Road to better highways is paved with special funds
POSTED: Sunday, January 25, 2009
That wily legislative veteran Rep. Joe Souki is right. Souki, the House Transportation Committee chairman, and his Senate colleague, J. Kalani English, last week were hosted by Gov. Linda Lingle to unveil a $4 billion highway construction plan.
Souki (D, Waihee-Wailuku) believes in pump-priming, spending money to make money, transportation projects from rail to roads and is not afraid to say a hike in taxes will help us at the end of the day.
So when Souki signed on to the Lingle road plan it didn't bother him that it would cost taxpayers an additional $170 a year in higher taxes. Souki laughed and predicted that Sen. Sam Slom would not like it.
Slom (R, Diamond Head-Hawaii Kai) has fashioned an entire legislative career out of voting “;No.”; His most forceful and gleeful negative votes go for all things related to special funds.

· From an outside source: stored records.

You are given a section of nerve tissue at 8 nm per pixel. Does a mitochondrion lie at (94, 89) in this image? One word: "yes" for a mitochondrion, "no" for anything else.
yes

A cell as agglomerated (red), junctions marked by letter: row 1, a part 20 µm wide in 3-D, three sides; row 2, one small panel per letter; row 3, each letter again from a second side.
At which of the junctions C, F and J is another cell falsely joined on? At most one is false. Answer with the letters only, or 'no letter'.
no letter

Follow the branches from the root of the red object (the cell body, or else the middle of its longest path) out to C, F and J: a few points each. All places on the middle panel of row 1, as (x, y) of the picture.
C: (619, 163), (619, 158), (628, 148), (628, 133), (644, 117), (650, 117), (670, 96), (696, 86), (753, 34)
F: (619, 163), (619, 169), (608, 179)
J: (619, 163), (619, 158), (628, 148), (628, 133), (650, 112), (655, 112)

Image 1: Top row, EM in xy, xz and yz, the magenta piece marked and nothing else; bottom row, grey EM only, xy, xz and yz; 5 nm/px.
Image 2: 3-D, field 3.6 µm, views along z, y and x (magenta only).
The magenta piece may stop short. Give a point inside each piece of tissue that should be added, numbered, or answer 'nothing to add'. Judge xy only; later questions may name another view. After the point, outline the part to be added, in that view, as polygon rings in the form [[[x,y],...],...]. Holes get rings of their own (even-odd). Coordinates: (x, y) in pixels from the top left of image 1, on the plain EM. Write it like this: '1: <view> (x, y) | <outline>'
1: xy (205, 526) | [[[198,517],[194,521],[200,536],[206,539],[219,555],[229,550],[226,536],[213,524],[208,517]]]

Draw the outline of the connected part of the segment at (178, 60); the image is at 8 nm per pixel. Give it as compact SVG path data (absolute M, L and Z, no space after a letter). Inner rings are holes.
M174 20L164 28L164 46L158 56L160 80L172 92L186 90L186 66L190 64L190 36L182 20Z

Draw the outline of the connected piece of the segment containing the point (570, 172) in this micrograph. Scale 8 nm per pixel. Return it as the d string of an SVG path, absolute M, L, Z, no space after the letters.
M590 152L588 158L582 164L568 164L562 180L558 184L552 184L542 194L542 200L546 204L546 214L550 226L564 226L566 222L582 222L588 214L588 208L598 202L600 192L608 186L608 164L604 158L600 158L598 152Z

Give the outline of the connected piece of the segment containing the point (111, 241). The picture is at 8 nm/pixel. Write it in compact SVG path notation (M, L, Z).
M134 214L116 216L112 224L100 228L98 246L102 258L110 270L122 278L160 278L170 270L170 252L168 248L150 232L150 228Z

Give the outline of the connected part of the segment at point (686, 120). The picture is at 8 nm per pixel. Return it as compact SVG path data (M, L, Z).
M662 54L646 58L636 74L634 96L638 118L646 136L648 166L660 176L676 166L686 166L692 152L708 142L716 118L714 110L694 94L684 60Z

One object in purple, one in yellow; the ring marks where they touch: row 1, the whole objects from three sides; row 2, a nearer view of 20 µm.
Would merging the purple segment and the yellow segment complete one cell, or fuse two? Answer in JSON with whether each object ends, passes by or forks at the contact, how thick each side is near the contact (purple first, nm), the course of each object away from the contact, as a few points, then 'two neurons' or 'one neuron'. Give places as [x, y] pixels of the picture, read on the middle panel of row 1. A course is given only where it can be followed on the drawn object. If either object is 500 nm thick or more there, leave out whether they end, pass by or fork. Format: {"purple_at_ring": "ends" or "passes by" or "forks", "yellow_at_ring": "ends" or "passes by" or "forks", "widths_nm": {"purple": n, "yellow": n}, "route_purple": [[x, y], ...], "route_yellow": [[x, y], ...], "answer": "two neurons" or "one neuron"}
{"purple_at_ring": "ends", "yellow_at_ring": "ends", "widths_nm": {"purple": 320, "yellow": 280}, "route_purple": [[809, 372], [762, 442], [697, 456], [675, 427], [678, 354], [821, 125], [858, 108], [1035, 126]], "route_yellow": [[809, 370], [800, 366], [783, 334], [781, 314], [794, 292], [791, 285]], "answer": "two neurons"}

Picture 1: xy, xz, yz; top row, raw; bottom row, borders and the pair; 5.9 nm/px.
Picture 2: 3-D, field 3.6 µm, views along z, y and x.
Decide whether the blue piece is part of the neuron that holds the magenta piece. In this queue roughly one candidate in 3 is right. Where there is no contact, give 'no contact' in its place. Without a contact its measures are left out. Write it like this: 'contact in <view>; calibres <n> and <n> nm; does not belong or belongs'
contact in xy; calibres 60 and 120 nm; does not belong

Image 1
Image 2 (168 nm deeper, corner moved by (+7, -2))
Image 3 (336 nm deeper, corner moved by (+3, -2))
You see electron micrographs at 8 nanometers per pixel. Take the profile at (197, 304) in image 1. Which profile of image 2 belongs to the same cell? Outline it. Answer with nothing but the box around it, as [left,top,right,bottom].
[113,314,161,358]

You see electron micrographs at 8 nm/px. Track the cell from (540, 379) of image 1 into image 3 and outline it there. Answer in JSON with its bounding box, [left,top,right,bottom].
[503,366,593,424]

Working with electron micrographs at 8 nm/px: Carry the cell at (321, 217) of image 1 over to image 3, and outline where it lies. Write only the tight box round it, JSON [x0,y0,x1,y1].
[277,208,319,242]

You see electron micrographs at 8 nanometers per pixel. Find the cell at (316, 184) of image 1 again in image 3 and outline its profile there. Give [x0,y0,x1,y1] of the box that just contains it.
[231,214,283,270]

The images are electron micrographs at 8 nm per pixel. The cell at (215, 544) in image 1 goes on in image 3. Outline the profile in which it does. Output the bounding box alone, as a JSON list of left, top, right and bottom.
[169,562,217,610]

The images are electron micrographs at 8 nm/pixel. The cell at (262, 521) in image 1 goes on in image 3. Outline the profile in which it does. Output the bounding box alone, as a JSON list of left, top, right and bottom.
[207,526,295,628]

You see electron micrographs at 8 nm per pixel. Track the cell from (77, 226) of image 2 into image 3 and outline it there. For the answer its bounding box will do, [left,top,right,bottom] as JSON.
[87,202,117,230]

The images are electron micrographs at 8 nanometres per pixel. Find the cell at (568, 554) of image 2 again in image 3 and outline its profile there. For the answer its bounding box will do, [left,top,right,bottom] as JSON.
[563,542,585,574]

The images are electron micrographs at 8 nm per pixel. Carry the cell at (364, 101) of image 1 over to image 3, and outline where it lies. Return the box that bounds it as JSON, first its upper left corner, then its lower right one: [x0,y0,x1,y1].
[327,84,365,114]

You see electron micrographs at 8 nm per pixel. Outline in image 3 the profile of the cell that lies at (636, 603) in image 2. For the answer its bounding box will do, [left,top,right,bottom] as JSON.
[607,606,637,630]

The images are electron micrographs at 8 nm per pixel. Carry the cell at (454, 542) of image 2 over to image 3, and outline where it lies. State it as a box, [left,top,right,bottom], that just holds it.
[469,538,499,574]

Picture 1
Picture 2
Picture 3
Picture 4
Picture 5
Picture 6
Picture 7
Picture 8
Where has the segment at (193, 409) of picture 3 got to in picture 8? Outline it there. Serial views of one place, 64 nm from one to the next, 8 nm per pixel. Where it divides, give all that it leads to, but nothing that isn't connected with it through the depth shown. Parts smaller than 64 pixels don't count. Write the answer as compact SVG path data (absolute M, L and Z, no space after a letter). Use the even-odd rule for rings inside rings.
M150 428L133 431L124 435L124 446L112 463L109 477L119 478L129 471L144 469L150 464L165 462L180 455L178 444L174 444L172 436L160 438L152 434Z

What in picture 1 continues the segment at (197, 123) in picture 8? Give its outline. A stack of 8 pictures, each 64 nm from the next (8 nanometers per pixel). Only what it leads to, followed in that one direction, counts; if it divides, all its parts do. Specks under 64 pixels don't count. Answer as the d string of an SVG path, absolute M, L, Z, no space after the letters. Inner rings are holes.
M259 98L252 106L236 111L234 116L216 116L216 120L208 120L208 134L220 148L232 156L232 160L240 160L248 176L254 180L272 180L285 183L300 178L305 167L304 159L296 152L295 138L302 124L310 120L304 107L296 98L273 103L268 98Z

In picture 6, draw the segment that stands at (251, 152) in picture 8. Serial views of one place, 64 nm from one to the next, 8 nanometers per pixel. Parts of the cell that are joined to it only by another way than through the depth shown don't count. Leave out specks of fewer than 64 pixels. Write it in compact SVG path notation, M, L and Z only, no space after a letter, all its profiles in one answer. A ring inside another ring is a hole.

He doesn't like putting money in special funds, he doesn't like taking money out of special funds and he doesn't like the idea that a special fund is a special place in the budget reserved for a project that cannot be touched.
“;I am totally opposed to it,”; says Slom, who is one of just eight Republicans in the Legislature.
Slom says that many of the $4 billion worth of highway projects are already on the books, but have not been started because the highway fund, one of those abhorred special funds, has been raided so many times that it is projected to be in deficit next year.
“;The people who caused this problem are sitting in this room now,”; Slom says as he gestures around the Senate floor. “;They raided the fund and that is why we are short.”;
Back in the good old days of fiscal 2006, the highway fund was packing a $365 million surplus, but because of planned legislative deductions, by fiscal 2010, the fund will be $95 million in the hole.
Back in 2006, the state budget grabbed $95 million in highway fund money and spent it on other construction projects. The state gets highway money by charging a tax on the sale of gas, by tacking fees onto your car registration and by charging tourists a fee to rent a car.
Senate President Colleen Hanabusa, who is mulling over a run for governor in 2010 and so is not as gleeful as Souki is about raising taxes, says she doesn't know if this plan will work.
“;I am not sure how the public will react. It is a lot of money - $170 per person more,”; Hanabusa said.
Souki, however, predicts that the voters are going to love their new roads and will think of the higher prices for gas and car registration as fair.
We will see if Souki can predict taxpayer sentiment as well as he can Slom's.